Mont-de-Marsan : des lycéens soutiennent leur camarade congolaise menacée d’expulsion

Une dizaine de lycéens montois ont créé un collectif et lancé une pétition, ce jeudi 8 avril, pour soutenir leur camarade et sa famille. Arrivés il y a deux ans en France, leur demande d’asile a été refusée et les recours rejetés : ils ont l’obligation de quitter le territoire depuis le 31 mars. Lire l’article original

La pétition a dépassé les 1 500 signataires, ce samedi 10 avril, en fin de matinée. Elle a été lancée deux jours plus tôt par un collectif d’élèves d’un lycée montois pour soutenir leur camarade : cette jeune fille de 16 ans et sa famille ont l’obligation de quitter le territoire français depuis le 31 mars. Leur demande d’asile a été définitivement refusée, deux ans après leur arrivée en France.

Ça m’a beaucoup touchée, je ne m’attendais pas à ça. Quand j’ai vu la pétition, ça m’a vraiment fait plaisir, je me suis dit que je n’étais pas complètement perdue.”

_”_Cette année, je me suis vraiment intégrée, je suis entrée au lycée, sourit l’adolescente congolaise, montoise depuis deux ans. C’était vraiment bien, jusqu’à maintenant. La préfecture a dit que l’on n’avait pas le droit de rester, que le confinement ne nous empêchait pas de partir.”

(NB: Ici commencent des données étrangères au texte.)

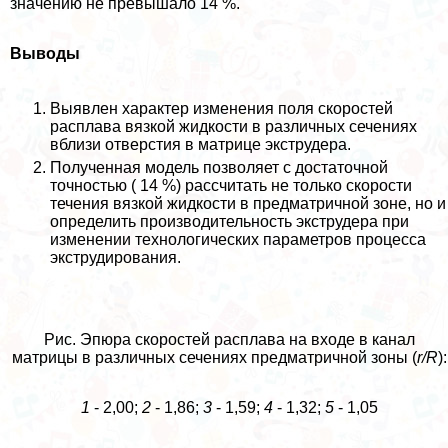
значению не превышало 14 %.
Выводы
Выявлен хаpaктер изменения поля скоростей
расплава вязкой жидкости в различных сечениях
вблизи отверстия в матрице экструдера.
Полученная модель позволяет с достаточной
точностью ( 14 %) рассчитать не только скорости
течения вязкой жидкости в предматричной зоне, но и
определить производительность экструдера при
изменении технологических параметров процесса
экструдирования.
Рис. Эпюра скоростей расплава на входе в канал
матрицы в различных сечениях предматричной зоны (
r/R
):
1
- 2,00;
2
- 1,86;
3
- 1,59;
4
- 1,32;
5
- 1,05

On a voulu l’aider et faire de notre mieux pour qu’ils puissent rester en France“, affirme Eliot. “Dans ces moments-là, on se sent un peu abandonné, donc c’est vraiment pour lui apporter une aide”, poursuit Pauline. Léon ajoute : “Si un jour j’avais des problèmes en France et que je devais partir à l’étranger, je serais content d’avoir des amis qui fassent la même chose pour moi. Tous les trois sont membres du collectif.

“Un examen approfondi de la situation de la famille”

La jeune lycéenne congolaise et sa famille ont quitté le Centre d’accueil pour demandeurs d’asile (Cada) de Mont-de-Marsan, début avril. La mère de famille et les cinq enfants ont pu trouver un logement temporaire avec l’aide du Réseau éducation sans frontières. 

La préfecture des Landes, destinataire de la pétition, assure que la décision a été prise après “un examen approfondi de la situation de la famille” et rappelle que toute la procédure a été respectée. L’Ofpra (Office français de protection des réfugiés et apatrides) a rejeté la demande d’asile, puis ensuite, en appel, la CNDA (Cour nationale du droit d’asile).